Clinical Management of Infectious Contact Lens Complications: From Antibiotics to Quorum-sensing Inhibitors

Alexander A Bialasiewicz; Katharina A Breidenbach; Volker Klauss; Rashid M Al-Saeidi; Radha Shenoy; Gudrun Bischoff

Disclosures

Expert Rev Ophthalmol. 2010;5(6):789-797. 

In This Article

Abstract and Introduction

Abstract

Although effective drugs have become available, improvements in the treatment of contact lens-associated microbial keratitis are required. Over the last decade, the outcome of contact lens-associated bacterial keratitis has improved owing to fluoroquinolones, leading to a better control of infection, earlier institution of anti-inflammatory therapy and surgical intervention. The antimicrobial effectiveness of some antibiotics may be increased by preservatives. Antibiotic resistance according to serum standard limits has not been found to be relevant for the eye, with the exception of methicillin-resistant Staphylococcus aureus. Newer antifungals (voriconazole, itraconazole) are being evaluated, but the mainstay is liposomal amphotericin B and econzole or natamycin. Therapy for acanthamebic (biguanides and combinations) and microsporidial (fluoroquinolones) infections remains unchanged. New hydrophilic contact lens materials may slow down the formation of biofilm. Antibiofilm research has introduced substances that interfere with quorum sensing, and affect enzymatic and peptide-mediated matrix dispersal.
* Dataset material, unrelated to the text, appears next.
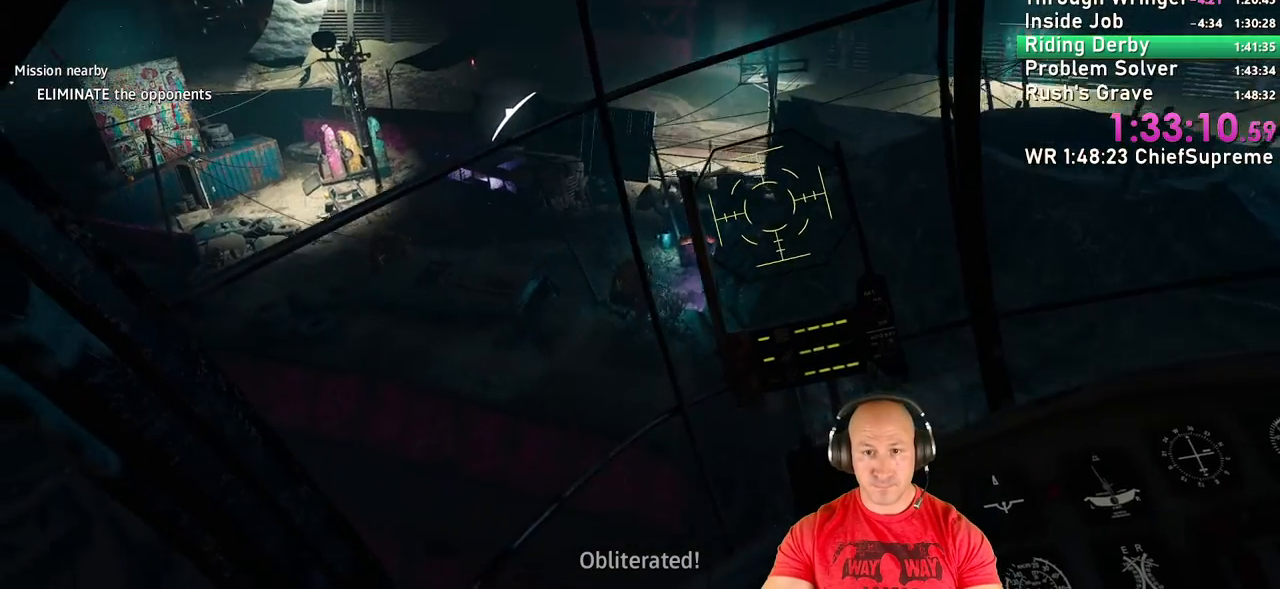
{"keys": ["a"], "mouse": [], "events": [[134, "space", "up"], [267, "space", "down"], [400, "space", "up"]]}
Nanotechnology will be used to penetrate the biofilm matrix as well as nanoetching to prevent biofilm development on surfaces. Management of contact lens keratitis comprises of management of the biofilm. Early aggressive antimicrobial treatment, and surgery in certain cases, have resulted in better outcomes. The role of corticosteroids seems beneficial, but has to be further studied. Further improvements rely on biofilm-active agents added to antimicrobials.

Introduction

Effective antimicrobials have fuelled an impressive improvement in the outcomes of infectious contact lens (CL) complications over the last 20 years. The reasons for the development of these infections – neglect of hygiene regimens and inappropriate storage and solutions – have been recognized but not challenged.[1] Fluoroquinolones combined in an individualized fashion with anti-inflammatory and surgical therapy have significantly improved the outcomes of CL-induced bacterial infections. Anecdotal reports on the application of newer antifungals are forecasting progress in the treatment of CL-associated fungal keratitis.

In this article, we focus on the current management of primarily bacterial infectious keratitis, as well as on some relevant revolutionary biofilm research, which is expected to improve outcomes over the next 5 years.